[Dataset entries]
■ ■ ■ ■ ■ ■ ■
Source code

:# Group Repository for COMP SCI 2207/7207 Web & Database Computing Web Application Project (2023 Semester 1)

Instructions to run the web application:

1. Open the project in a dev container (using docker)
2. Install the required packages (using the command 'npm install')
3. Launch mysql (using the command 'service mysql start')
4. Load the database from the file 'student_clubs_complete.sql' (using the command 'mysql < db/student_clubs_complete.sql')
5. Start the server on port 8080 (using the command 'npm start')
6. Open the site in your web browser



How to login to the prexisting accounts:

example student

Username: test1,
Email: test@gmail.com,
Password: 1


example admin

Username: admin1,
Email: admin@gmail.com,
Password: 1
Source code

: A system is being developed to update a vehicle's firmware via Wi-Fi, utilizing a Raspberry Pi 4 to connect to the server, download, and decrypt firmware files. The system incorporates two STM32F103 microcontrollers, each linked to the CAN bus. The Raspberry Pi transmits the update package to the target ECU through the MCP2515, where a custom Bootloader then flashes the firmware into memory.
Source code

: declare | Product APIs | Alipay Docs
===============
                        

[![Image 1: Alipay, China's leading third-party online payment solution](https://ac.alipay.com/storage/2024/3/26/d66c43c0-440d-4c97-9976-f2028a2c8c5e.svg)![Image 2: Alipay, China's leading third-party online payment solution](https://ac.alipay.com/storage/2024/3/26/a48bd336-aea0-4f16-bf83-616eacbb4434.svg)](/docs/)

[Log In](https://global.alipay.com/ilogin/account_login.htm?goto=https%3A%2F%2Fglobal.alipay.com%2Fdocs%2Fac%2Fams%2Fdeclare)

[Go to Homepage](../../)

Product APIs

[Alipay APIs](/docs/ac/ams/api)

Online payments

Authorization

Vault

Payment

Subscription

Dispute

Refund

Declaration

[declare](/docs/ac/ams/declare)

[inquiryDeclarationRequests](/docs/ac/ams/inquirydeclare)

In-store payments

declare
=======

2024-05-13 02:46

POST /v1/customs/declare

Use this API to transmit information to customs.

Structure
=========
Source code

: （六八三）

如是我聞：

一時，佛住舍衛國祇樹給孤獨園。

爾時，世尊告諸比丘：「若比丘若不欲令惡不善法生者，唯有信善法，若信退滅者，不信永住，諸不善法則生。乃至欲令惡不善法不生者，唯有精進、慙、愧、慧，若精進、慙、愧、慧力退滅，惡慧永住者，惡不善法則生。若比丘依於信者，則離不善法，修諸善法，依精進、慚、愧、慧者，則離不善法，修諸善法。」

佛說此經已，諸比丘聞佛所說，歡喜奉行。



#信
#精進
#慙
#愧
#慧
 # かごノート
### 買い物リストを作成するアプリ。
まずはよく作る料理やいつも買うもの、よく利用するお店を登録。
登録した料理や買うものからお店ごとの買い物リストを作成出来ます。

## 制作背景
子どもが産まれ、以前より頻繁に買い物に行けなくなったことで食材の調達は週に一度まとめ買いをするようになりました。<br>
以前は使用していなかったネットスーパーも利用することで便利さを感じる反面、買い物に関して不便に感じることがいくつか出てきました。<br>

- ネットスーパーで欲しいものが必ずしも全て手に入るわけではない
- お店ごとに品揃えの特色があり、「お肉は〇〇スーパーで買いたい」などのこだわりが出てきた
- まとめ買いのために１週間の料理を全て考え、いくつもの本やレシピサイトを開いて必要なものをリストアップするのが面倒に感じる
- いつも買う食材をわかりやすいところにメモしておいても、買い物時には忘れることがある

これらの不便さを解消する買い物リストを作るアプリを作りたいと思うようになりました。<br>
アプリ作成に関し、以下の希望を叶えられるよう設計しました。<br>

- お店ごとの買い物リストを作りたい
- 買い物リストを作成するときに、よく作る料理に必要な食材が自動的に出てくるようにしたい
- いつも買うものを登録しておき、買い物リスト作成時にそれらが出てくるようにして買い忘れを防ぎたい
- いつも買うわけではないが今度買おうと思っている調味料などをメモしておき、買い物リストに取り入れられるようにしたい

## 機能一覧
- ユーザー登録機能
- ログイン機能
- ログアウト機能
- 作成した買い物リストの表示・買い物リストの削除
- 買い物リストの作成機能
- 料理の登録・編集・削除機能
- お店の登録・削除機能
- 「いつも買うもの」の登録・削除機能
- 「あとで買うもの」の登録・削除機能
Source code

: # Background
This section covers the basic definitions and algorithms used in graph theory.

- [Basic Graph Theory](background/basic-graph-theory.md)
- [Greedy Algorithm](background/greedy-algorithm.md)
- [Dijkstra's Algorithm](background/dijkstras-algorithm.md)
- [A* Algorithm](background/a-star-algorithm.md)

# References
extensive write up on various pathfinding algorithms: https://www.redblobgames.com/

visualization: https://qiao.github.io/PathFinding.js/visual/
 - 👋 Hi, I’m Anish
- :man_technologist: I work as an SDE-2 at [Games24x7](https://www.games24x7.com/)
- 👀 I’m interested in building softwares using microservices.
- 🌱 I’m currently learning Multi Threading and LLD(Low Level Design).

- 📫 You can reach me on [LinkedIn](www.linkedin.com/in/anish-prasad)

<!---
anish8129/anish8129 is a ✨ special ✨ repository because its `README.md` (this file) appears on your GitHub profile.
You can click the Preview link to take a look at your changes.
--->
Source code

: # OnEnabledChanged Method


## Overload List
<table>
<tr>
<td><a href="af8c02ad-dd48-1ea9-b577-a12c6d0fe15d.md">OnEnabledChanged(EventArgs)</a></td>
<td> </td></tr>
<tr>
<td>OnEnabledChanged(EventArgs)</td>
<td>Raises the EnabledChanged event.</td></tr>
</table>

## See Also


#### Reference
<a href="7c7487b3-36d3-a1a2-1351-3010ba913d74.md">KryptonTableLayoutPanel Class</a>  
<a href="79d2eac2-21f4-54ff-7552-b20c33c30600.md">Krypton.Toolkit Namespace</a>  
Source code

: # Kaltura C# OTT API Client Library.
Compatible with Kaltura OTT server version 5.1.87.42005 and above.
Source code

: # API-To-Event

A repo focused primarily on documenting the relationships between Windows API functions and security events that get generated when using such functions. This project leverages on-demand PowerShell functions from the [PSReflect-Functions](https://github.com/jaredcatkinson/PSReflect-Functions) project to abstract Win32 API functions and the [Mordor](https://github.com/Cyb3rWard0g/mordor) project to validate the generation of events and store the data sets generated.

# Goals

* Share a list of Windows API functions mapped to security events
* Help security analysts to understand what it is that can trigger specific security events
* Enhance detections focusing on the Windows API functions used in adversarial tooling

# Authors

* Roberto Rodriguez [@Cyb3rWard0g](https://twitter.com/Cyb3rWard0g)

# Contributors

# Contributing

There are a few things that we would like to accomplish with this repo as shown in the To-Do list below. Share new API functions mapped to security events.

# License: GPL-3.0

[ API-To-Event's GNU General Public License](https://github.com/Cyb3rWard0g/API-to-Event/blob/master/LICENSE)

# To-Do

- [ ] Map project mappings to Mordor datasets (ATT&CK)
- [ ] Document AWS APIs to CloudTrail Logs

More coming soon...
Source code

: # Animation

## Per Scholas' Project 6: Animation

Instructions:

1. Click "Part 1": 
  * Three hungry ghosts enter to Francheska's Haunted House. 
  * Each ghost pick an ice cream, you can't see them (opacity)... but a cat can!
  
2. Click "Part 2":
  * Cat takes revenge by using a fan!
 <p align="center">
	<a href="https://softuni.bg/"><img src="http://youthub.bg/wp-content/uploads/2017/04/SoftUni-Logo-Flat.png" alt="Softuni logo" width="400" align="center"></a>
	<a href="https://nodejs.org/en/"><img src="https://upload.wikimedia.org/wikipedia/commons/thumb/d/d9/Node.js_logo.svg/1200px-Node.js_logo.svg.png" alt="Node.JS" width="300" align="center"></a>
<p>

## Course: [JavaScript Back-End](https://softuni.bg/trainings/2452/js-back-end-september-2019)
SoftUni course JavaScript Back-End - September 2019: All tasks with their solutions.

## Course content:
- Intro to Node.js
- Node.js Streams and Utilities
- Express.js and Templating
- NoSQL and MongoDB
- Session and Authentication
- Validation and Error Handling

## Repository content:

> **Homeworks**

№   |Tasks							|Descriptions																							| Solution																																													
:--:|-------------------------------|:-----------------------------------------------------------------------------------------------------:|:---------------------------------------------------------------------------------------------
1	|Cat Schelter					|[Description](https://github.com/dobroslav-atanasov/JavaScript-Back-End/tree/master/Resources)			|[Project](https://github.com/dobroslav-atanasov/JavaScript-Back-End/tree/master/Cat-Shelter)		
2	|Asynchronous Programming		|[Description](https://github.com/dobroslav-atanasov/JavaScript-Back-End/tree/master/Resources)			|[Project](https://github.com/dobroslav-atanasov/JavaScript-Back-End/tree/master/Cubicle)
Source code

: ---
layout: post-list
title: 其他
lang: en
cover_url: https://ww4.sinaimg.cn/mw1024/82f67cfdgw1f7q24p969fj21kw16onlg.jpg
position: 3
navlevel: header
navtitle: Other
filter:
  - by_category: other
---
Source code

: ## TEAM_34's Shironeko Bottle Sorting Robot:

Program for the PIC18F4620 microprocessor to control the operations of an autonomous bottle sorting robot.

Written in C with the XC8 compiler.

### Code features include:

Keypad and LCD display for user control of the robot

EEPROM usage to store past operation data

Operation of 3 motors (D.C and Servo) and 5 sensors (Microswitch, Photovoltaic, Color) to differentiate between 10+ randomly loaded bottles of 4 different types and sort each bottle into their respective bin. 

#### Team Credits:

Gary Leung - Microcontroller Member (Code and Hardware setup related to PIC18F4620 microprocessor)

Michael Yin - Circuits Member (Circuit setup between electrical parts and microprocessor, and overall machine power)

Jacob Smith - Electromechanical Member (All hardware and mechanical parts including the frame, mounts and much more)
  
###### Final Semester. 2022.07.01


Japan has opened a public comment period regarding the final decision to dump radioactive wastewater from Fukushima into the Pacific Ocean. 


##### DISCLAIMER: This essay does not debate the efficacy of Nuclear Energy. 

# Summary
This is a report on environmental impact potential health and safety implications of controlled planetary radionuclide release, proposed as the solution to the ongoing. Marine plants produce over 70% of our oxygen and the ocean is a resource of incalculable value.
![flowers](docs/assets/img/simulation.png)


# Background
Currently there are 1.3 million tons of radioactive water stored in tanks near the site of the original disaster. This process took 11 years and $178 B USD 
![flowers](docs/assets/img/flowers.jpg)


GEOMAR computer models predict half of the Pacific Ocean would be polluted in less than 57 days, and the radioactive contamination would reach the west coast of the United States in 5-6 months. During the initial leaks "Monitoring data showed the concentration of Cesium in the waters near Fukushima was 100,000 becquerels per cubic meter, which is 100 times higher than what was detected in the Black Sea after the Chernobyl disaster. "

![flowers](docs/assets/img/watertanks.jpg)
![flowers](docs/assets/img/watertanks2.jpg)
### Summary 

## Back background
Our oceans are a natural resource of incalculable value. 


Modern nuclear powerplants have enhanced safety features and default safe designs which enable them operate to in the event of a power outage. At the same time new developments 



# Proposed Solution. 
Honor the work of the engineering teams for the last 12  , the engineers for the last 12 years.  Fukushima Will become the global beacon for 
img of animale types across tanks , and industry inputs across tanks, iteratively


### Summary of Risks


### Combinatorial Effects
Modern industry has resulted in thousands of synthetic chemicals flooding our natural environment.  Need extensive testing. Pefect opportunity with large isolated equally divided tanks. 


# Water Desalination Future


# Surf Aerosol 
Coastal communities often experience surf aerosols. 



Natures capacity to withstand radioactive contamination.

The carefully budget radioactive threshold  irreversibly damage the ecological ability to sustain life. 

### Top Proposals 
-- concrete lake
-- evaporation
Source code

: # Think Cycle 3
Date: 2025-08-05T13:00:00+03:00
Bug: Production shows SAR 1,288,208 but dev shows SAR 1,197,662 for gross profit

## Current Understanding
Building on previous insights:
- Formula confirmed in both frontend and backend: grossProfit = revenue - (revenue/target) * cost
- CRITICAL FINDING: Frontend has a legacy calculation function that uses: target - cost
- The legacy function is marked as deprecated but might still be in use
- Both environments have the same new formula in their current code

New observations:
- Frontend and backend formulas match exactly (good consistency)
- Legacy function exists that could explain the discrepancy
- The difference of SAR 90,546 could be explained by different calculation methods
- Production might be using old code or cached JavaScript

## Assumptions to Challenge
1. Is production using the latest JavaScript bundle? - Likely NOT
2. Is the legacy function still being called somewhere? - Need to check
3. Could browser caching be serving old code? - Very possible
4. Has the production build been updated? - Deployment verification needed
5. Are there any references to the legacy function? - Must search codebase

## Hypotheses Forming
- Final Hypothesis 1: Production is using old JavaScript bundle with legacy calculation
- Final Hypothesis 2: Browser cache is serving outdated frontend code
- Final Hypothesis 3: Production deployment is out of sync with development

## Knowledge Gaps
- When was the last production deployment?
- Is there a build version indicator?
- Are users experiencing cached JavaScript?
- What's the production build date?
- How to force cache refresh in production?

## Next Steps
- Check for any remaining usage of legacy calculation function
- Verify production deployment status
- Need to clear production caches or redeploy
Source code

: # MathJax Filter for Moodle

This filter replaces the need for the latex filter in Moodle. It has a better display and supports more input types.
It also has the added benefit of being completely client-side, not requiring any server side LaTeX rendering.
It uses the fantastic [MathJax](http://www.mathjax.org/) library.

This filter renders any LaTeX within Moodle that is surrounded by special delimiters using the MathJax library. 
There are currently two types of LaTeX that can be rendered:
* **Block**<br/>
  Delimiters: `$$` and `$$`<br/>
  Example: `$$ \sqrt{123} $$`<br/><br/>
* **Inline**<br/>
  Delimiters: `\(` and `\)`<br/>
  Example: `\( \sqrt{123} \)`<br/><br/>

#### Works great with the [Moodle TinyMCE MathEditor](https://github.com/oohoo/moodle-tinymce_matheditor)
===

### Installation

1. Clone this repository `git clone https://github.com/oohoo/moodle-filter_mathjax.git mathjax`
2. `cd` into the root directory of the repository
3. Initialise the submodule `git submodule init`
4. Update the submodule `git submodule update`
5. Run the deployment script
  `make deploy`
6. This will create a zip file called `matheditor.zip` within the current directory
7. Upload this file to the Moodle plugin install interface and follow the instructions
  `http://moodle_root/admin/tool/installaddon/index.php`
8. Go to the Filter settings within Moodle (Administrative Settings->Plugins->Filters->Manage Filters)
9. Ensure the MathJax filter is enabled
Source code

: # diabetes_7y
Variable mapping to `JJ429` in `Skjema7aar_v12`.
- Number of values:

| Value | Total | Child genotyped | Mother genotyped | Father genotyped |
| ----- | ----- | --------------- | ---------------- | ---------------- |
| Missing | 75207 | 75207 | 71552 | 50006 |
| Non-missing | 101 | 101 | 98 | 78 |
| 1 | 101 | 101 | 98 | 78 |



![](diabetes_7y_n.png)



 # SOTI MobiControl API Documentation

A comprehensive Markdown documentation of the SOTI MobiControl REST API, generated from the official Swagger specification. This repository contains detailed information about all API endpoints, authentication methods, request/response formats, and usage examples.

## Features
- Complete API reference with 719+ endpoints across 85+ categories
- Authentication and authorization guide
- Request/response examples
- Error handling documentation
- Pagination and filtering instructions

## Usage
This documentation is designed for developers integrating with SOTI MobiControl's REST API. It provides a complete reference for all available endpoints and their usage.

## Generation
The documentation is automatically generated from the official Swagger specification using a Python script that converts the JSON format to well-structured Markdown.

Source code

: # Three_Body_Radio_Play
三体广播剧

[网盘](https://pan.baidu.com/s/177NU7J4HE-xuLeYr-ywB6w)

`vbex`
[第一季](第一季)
■ ■ ■ ■ ■ ■ ■
◆ PROBLEM TO WORK ON
Rewrite the lines from the one containing "## Generation" through the last line above, changing "Python script" to "Node.js script" and keeping everything else the same.

◆ FINAL ANSWER
## Generation
The documentation is automatically generated from the official Swagger specification using a Node.js script that converts the JSON format to well-structured Markdown.

Source code

: # Three_Body_Radio_Play
三体广播剧

[网盘](https://pan.baidu.com/s/177NU7J4HE-xuLeYr-ywB6w)

`vbex`
[第一季](第一季)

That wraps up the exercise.